=== What to do ===
Give back, unchanged, every line of the material below from its first line through the line containing "data axis 2", including both.

=== Material provided ===
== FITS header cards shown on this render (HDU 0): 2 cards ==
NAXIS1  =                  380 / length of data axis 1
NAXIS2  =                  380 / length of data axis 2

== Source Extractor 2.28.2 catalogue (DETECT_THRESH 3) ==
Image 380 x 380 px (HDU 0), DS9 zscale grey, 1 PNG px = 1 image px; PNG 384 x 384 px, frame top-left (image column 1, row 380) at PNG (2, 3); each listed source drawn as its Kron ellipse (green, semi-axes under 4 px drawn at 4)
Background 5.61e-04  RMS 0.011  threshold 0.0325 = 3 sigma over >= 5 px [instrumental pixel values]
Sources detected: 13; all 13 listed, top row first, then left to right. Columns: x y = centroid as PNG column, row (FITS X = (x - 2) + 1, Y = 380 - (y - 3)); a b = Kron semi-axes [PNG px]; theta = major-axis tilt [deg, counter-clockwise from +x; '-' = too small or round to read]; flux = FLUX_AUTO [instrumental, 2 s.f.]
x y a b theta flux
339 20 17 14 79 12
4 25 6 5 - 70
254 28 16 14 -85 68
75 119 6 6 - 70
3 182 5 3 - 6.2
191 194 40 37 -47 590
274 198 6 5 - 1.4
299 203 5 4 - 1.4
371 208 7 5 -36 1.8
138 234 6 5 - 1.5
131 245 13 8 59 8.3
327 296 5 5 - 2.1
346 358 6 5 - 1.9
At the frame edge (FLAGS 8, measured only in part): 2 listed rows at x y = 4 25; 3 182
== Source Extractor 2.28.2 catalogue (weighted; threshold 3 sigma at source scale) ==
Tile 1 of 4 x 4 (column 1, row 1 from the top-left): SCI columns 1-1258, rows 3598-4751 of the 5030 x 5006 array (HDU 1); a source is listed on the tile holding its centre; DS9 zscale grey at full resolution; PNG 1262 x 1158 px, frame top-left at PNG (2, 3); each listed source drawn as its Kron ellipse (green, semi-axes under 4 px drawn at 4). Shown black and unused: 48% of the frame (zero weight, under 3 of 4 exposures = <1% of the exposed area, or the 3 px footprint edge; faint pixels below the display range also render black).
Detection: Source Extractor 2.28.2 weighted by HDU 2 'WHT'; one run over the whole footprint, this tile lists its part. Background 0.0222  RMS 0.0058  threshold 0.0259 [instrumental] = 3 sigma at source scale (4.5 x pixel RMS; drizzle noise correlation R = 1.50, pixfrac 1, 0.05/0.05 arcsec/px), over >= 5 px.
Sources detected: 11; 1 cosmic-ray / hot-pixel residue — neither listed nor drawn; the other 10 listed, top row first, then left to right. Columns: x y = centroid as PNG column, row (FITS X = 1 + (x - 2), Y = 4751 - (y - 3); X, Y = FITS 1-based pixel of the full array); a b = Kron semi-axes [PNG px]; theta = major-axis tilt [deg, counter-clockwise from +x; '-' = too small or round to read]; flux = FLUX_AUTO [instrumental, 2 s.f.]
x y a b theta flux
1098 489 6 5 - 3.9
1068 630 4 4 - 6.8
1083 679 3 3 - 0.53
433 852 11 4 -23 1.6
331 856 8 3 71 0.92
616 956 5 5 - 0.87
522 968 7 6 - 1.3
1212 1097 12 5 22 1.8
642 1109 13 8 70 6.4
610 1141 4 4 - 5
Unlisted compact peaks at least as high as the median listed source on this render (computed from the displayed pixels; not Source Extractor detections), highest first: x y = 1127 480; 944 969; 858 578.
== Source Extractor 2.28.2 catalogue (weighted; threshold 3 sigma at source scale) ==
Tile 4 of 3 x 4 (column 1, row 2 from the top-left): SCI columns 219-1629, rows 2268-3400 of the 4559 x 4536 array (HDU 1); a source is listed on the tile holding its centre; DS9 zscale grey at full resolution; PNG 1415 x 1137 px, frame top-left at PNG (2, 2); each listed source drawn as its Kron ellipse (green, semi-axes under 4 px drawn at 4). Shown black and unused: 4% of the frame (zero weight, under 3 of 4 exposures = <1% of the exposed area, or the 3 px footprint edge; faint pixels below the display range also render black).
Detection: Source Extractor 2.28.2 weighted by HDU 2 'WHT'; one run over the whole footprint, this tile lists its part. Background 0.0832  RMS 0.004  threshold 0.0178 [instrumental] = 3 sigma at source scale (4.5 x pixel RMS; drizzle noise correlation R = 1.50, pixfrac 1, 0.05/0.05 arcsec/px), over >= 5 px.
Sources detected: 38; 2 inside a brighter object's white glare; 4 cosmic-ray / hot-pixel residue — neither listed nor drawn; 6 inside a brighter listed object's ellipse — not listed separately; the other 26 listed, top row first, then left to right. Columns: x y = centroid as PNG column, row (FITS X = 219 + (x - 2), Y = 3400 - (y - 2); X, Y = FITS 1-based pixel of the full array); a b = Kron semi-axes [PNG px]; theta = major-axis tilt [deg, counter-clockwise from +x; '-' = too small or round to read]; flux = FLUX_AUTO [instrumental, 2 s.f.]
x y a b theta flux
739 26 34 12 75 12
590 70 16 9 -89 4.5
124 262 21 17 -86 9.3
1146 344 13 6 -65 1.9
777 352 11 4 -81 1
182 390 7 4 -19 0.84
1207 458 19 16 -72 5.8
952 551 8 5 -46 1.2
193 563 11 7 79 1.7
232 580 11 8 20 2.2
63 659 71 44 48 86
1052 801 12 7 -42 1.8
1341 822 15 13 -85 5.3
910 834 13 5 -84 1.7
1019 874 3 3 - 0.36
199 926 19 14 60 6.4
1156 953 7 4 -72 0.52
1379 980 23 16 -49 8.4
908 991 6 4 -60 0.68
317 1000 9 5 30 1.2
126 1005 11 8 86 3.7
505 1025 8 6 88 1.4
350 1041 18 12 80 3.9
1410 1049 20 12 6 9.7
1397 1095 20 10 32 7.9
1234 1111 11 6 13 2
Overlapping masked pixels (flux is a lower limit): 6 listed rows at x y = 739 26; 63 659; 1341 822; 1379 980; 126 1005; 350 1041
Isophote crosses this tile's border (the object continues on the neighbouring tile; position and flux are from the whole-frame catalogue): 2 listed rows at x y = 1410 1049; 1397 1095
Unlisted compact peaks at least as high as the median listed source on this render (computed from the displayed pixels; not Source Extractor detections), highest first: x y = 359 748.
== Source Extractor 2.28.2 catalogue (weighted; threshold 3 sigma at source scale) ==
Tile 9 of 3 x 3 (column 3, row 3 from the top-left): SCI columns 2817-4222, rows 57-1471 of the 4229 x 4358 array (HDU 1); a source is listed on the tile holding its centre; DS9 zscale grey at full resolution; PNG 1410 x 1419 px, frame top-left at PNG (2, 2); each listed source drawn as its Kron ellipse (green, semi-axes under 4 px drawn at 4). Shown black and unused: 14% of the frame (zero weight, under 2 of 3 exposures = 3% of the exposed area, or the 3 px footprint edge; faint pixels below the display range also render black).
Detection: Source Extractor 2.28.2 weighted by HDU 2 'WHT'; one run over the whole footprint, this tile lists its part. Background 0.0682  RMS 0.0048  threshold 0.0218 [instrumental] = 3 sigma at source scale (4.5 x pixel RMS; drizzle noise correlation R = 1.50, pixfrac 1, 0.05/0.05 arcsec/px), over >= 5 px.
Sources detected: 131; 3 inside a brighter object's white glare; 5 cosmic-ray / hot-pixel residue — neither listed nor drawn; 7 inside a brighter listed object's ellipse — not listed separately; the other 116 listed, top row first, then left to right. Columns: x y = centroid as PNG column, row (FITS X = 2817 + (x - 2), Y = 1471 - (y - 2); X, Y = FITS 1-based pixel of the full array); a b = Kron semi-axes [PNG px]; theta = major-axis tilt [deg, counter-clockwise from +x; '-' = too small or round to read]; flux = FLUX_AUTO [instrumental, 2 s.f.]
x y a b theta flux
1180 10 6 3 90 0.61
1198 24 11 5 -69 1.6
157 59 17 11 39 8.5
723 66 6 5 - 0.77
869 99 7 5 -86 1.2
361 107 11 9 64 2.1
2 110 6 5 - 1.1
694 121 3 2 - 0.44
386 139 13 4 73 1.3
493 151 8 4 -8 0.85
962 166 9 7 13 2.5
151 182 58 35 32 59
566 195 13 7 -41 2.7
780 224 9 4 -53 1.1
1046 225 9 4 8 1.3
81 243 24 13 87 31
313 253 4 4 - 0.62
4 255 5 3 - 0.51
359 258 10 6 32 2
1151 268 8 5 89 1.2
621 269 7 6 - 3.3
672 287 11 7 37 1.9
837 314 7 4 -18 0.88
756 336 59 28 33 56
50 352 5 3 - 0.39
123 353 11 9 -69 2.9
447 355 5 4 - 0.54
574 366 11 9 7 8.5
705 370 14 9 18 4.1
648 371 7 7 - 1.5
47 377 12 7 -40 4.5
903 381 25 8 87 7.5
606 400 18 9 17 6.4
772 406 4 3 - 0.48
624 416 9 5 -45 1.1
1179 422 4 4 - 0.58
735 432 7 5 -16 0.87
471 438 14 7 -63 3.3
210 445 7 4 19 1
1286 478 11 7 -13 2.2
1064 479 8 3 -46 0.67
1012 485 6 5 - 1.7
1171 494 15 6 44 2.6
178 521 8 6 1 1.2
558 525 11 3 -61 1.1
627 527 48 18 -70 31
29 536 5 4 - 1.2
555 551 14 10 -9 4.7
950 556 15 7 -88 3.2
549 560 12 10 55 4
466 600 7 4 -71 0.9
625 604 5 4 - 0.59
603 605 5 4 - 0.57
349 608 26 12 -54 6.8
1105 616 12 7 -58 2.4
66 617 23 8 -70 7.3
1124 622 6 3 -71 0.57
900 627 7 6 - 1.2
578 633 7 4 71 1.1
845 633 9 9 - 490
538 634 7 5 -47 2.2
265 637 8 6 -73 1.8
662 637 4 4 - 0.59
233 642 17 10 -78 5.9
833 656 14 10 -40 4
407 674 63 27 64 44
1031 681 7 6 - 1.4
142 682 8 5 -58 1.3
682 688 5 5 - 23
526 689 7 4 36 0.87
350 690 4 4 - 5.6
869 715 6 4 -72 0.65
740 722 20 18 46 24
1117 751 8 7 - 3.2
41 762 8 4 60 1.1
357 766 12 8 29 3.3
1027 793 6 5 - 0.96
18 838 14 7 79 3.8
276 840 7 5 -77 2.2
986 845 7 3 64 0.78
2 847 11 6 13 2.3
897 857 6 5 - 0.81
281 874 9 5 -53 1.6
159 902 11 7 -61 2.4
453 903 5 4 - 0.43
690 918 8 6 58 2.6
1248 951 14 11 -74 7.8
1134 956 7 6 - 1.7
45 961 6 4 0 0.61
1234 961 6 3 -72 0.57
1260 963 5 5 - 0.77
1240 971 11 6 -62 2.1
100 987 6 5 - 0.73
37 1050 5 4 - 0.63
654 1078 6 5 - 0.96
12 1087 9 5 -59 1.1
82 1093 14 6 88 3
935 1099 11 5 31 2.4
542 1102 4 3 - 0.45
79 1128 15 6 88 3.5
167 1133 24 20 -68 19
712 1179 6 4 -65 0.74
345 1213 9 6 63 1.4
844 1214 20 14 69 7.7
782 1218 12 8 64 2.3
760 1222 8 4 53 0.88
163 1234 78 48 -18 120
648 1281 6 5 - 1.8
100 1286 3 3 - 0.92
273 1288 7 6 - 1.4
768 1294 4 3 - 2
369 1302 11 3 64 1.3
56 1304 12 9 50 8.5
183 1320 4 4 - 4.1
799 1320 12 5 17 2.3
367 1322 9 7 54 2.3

=== The solution ===
== FITS header cards shown on this render (HDU 0): 2 cards ==
NAXIS1  =                  380 / length of data axis 1
NAXIS2  =                  380 / length of data axis 2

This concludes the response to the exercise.